How does the neural network see the training effect, how does the neural network make predictions

How to use the trained neural network to make predictions

Google AI Writing Project: Neural Network Pseudo-Original

How to realize the regression prediction of continuous variables with neural network?

Neural network was originally a model of machine learning, but its training time is not advantageous compared with other models, and the results are not satisfactory, so it has not been widely used .

However, with the in-depth study of mathematics and the improvement of the quality of computer hardware, especially the emergence of GPU, it has provided a basis for the wide application of deep learning.

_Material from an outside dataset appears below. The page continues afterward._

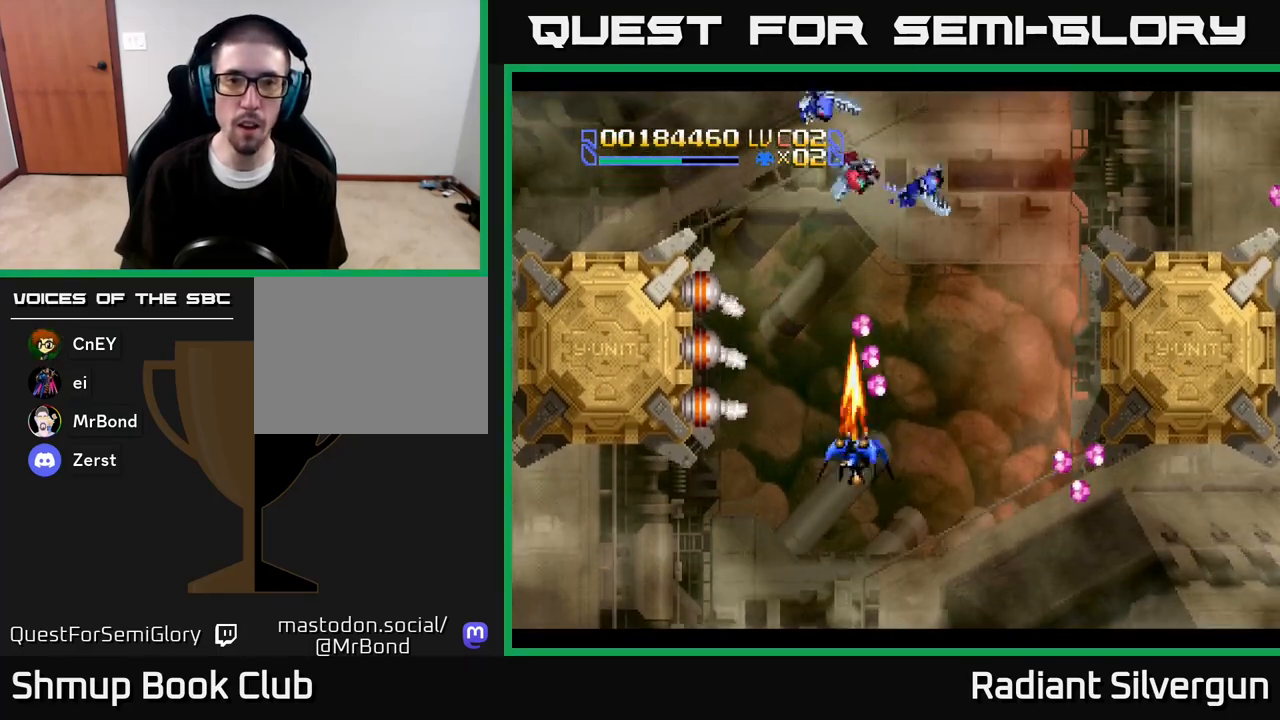
{"buttons": ["DPAD_LEFT"], "left_stick": "center", "right_stick": "center", "events": [[17, "DPAD_RIGHT", "up"], [83, "DPAD_LEFT", "down"], [117, "DPAD_DOWN", "up"], [317, "DPAD_DOWN", "down"], [467, "DPAD_DOWN", "up"]]}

The GPU was originally designed to bring high-quality visual experience to gamers. Because of its excellent ability to handle matrix operations, it is also used for model training in deep learning. In the past, a model that could only be trained in dozens of days was trained several times on the GPU. It can be trained in one day, which greatly reduces the training time of deep learning, so the application of deep learning is increasing.

Neural network is the most important model of deep learning. Artificial neural network (ANN) is the most basic neural network structure, and its working principle is very similar to the nerves in the human brain.

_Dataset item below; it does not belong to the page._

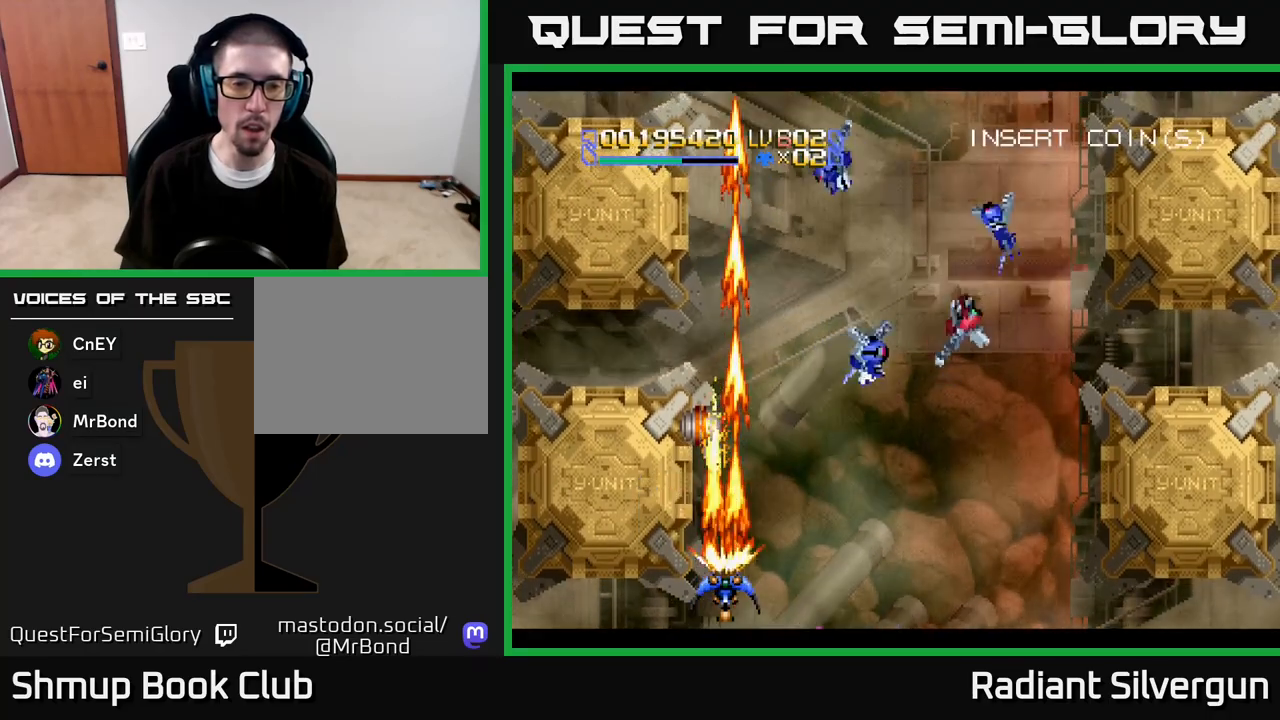
{"buttons": ["DPAD_RIGHT"], "left_stick": "center", "right_stick": "center", "events": [[267, "A", "up"], [333, "DPAD_UP", "down"], [350, "DPAD_RIGHT", "down"], [483, "DPAD_UP", "up"]]}
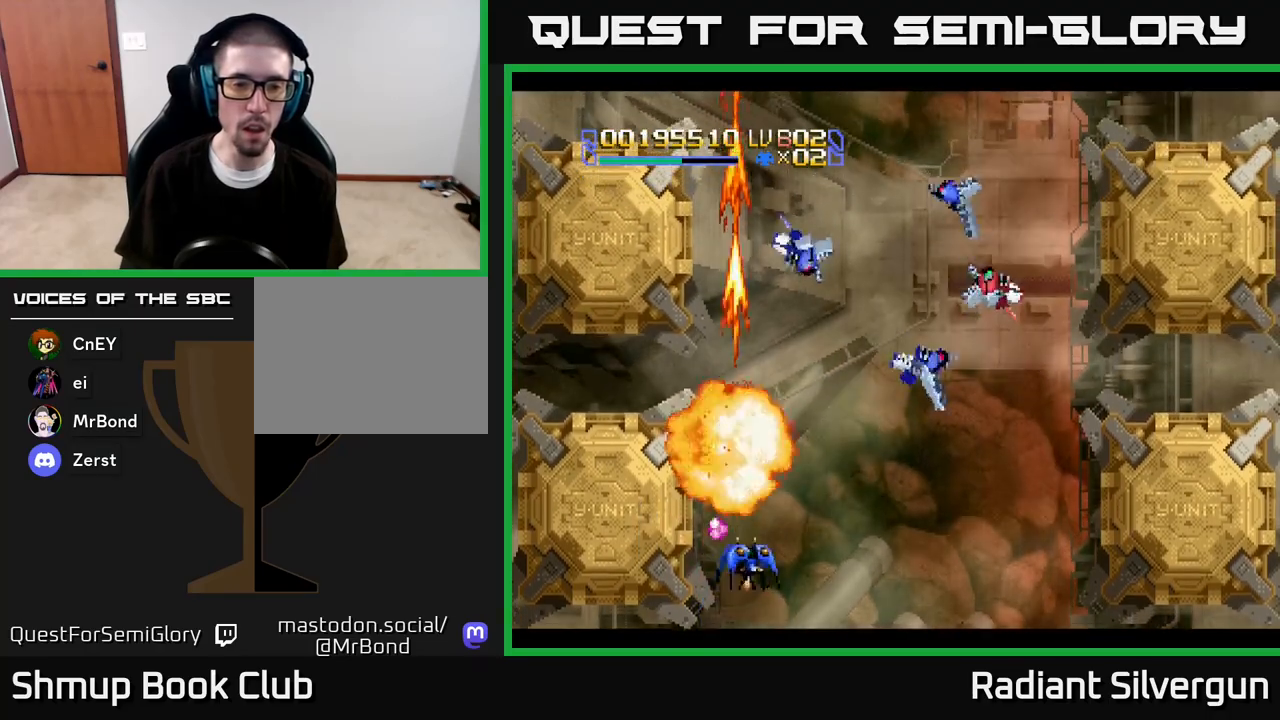
{"buttons": ["DPAD_UP", "DPAD_RIGHT"], "left_stick": "center", "right_stick": "center", "events": [[33, "DPAD_DOWN", "down"], [183, "DPAD_DOWN", "up"], [200, "DPAD_UP", "down"]]}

A neuron is the working unit of ANN. Each neuron contains weights and biases. The neurons pass the values ​​passed by the neurons of the previous layer through weight and bias calculations to obtain new results, and pass the results to the next layer. Layer neurons, through continuous transmission, finally obtain the output result.

In order to use the neural network to realize the regression prediction of continuous variables, the data of the N-dimensional variable needs to be used as input, and the hidden layer and the number of neurons in each layer are set in the middle. As for the number of hidden layers, multiple trainings are required. In order to get a more accurate number of layers.

However, there will be errors between the value of the final output layer and the value of the actual variable. The neural network will continuously train and change the values ​​of weights and biases to make the error as small as possible. When the error is small to a certain extent, the regression of the neural network Even if the prediction is successful.

Python is usually used to build a neural network. Python comes with some libraries for deep learning. When performing regression prediction, we only need to call the function and set a few parameters, such as the number of hidden layers and the number of neurons, etc., and the rest The only thing is to wait for the model to train itself, and finally complete the regression prediction, which is very convenient.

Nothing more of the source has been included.